◆ WORK TO COMPLETE
Your answer consists of the lines in the data that contain "will". Copy each of them.
(INFORMATION SHOWN begins)
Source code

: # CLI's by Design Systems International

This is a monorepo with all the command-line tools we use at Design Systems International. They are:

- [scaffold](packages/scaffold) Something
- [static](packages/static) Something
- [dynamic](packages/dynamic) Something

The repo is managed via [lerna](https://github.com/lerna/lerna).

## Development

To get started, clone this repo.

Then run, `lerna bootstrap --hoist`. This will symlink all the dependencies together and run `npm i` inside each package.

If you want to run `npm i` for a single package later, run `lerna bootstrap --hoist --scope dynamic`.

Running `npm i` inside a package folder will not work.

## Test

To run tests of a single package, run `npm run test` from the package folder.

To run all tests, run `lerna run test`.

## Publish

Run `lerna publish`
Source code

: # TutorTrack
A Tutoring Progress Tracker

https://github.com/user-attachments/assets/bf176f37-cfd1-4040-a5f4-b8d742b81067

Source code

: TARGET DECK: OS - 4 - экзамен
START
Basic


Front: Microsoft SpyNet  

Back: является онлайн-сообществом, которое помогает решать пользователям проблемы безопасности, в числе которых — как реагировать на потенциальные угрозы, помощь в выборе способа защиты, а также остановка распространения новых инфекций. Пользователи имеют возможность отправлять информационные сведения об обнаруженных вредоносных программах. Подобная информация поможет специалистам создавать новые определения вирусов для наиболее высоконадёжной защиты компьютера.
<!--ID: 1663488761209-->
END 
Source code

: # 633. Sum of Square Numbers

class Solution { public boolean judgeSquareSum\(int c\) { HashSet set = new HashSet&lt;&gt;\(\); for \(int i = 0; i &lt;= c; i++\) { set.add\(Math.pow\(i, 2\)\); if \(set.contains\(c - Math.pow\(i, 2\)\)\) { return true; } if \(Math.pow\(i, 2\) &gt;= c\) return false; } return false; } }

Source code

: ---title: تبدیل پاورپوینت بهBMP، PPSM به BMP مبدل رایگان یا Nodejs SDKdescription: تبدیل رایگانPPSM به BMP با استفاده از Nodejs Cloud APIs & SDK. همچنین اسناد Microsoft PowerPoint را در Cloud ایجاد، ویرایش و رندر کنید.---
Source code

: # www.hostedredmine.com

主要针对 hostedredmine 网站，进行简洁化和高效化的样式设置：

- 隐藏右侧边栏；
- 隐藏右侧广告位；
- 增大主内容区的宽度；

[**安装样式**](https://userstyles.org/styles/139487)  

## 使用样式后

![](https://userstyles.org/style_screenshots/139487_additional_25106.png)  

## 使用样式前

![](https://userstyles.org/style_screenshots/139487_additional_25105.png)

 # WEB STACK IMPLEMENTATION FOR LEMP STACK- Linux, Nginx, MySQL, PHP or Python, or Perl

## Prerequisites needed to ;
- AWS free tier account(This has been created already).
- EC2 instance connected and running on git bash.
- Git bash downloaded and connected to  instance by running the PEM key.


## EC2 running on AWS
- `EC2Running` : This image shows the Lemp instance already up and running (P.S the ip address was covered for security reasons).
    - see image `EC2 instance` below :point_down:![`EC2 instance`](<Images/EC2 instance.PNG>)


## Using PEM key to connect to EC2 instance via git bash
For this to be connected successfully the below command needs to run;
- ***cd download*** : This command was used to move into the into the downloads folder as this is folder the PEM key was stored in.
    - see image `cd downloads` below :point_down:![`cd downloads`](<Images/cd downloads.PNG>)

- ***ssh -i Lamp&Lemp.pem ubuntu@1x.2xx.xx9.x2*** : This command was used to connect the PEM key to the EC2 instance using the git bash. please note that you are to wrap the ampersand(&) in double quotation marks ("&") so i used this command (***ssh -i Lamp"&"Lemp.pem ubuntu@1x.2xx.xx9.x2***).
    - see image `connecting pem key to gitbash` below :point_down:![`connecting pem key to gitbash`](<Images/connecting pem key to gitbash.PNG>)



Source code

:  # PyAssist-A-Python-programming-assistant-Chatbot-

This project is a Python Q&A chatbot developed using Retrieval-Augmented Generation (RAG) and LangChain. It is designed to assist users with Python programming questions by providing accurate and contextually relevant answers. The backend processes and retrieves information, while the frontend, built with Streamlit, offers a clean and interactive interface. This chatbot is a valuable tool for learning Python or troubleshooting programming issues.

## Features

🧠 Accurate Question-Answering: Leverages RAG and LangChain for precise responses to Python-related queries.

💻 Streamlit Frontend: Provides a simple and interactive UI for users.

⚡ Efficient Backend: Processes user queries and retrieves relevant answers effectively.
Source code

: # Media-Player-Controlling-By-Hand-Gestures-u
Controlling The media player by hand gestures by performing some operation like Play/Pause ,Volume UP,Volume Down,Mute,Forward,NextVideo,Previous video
(INFORMATION SHOWN ends)
◆ EXPECTED ANSWER
Then run, `lerna bootstrap --hoist`. This will symlink all the dependencies together and run `npm i` inside each package.
Running `npm i` inside a package folder will not work.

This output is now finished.